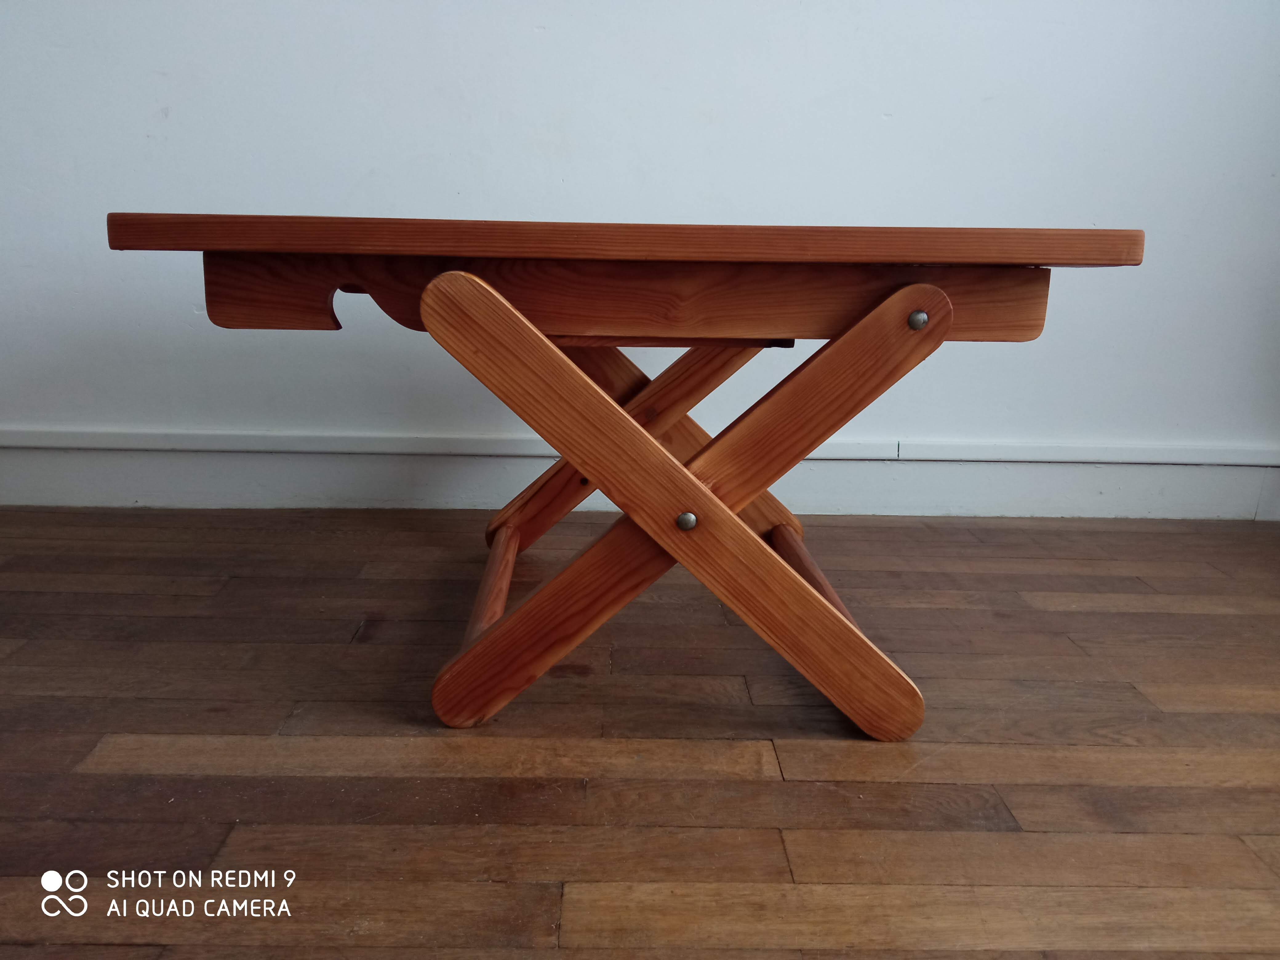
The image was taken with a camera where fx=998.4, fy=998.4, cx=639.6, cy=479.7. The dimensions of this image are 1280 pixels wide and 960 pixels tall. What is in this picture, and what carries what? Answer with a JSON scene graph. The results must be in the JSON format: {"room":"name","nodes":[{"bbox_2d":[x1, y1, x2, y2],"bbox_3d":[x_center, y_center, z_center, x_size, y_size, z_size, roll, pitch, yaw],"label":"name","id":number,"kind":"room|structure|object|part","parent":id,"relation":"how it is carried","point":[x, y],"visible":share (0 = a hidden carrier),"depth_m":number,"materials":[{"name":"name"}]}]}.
{"room":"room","nodes":[
{"label":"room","id":0,"kind":"room"},
{"bbox_2d":[0,505,1279,959],"bbox_3d":[-0.164,0.634,0.477,6.676,0.106,5.268,1,14,-1],"label":"floor","id":1,"kind":"structure","parent":0,"point":[1201,617],"depth_m":1.34,"materials":[{"name":"brown wood"}]},
{"bbox_2d":[104,212,1147,740],"bbox_3d":[-0.022,-0.043,1.610,1.277,0.679,0.902,1,14,-1],"label":"wooden table","id":2,"kind":"object","parent":1,"relation":"on","point":[650,450],"visible":0.98,"depth_m":1.30,"materials":[{"name":"brown wood"}]},
{"bbox_3d":[0.010,-0.099,2.027,0.730,0.474,0.166,1,14,-1],"label":"leg","id":3,"kind":"part","parent":2,"relation":"part of","materials":[{"name":"brown wood"}]},
{"bbox_3d":[0.070,0.045,1.356,0.707,0.518,0.099,1,14,-1],"label":"leg","id":4,"kind":"part","parent":2,"relation":"part of","materials":[{"name":"brown wood"}]},
{"bbox_2d":[0,0,1279,513],"bbox_3d":[-0.213,-1.278,2.241,6.760,2.778,0.180,1,14,-1],"label":"wall","id":5,"kind":"structure","parent":0,"point":[862,211],"depth_m":2.34,"materials":[{"name":"white paint"}]},
{"bbox_2d":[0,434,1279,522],"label":"baseboard","id":6,"kind":"structure","parent":5,"relation":"attached to","point":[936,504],"depth_m":2.50,"materials":[{"name":"white paint"}]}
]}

# Problem description
In your copy, include no pictures, but reproduce all records exactly.

# Reply
The image was taken with a camera where fx=998.4, fy=998.4, cx=639.6, cy=479.7. The dimensions of this image are 1280 pixels wide and 960 pixels tall. What is in this picture, and what carries what? Answer with a JSON scene graph. The results must be in the JSON format: {"room":"name","nodes":[{"bbox_2d":[x1, y1, x2, y2],"bbox_3d":[x_center, y_center, z_center, x_size, y_size, z_size, roll, pitch, yaw],"label":"name","id":number,"kind":"room|structure|object|part","parent":id,"relation":"how it is carried","point":[x, y],"visible":share (0 = a hidden carrier),"depth_m":number,"materials":[{"name":"name"}]}]}.
{"room":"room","nodes":[
{"label":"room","id":0,"kind":"room"},
{"bbox_2d":[0,505,1279,959],"bbox_3d":[-0.164,0.634,0.477,6.676,0.106,5.268,1,14,-1],"label":"floor","id":1,"kind":"structure","parent":0,"point":[1201,617],"depth_m":1.34,"materials":[{"name":"brown wood"}]},
{"bbox_2d":[104,212,1147,740],"bbox_3d":[-0.022,-0.043,1.610,1.277,0.679,0.902,1,14,-1],"label":"wooden table","id":2,"kind":"object","parent":1,"relation":"on","point":[650,450],"visible":0.98,"depth_m":1.30,"materials":[{"name":"brown wood"}]},
{"bbox_3d":[0.010,-0.099,2.027,0.730,0.474,0.166,1,14,-1],"label":"leg","id":3,"kind":"part","parent":2,"relation":"part of","materials":[{"name":"brown wood"}]},
{"bbox_3d":[0.070,0.045,1.356,0.707,0.518,0.099,1,14,-1],"label":"leg","id":4,"kind":"part","parent":2,"relation":"part of","materials":[{"name":"brown wood"}]},
{"bbox_2d":[0,0,1279,513],"bbox_3d":[-0.213,-1.278,2.241,6.760,2.778,0.180,1,14,-1],"label":"wall","id":5,"kind":"structure","parent":0,"point":[862,211],"depth_m":2.34,"materials":[{"name":"white paint"}]},
{"bbox_2d":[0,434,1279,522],"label":"baseboard","id":6,"kind":"structure","parent":5,"relation":"attached to","point":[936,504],"depth_m":2.50,"materials":[{"name":"white paint"}]}
]}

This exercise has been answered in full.